* _JOB_: Scan the entries line by line and return those with "amazing".

* _DATA SHOWN_:
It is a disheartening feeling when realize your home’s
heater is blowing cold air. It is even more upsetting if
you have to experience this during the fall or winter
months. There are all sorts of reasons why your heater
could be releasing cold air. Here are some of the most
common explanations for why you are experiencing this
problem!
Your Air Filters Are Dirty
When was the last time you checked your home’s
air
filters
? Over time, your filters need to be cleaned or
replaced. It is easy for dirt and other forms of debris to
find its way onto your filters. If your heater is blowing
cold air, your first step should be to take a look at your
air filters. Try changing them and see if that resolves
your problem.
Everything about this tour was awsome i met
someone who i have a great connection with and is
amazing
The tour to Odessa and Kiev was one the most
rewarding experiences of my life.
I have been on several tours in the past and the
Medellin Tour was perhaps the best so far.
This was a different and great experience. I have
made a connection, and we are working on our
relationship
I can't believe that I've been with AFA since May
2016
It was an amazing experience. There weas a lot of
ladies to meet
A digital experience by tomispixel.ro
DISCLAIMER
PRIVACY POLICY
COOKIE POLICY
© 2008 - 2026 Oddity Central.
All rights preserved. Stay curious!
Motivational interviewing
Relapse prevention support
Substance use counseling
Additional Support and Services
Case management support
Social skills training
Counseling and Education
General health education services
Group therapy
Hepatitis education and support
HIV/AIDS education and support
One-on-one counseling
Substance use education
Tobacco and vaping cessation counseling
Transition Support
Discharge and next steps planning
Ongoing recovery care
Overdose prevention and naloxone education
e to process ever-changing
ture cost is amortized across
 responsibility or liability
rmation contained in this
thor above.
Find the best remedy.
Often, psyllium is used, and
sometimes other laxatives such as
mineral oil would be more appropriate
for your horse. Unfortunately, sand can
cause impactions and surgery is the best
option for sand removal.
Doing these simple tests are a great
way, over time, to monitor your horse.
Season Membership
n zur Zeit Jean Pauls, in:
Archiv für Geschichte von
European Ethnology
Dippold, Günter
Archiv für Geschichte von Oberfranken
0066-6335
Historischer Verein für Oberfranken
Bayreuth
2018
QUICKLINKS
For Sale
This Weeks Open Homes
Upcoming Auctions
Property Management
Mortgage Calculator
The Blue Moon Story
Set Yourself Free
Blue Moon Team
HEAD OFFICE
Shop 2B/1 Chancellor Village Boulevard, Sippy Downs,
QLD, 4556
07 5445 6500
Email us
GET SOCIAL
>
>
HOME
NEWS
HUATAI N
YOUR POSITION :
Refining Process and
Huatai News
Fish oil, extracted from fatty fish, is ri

* _REPLY_:
amazing
It was an amazing experience. There weas a lot of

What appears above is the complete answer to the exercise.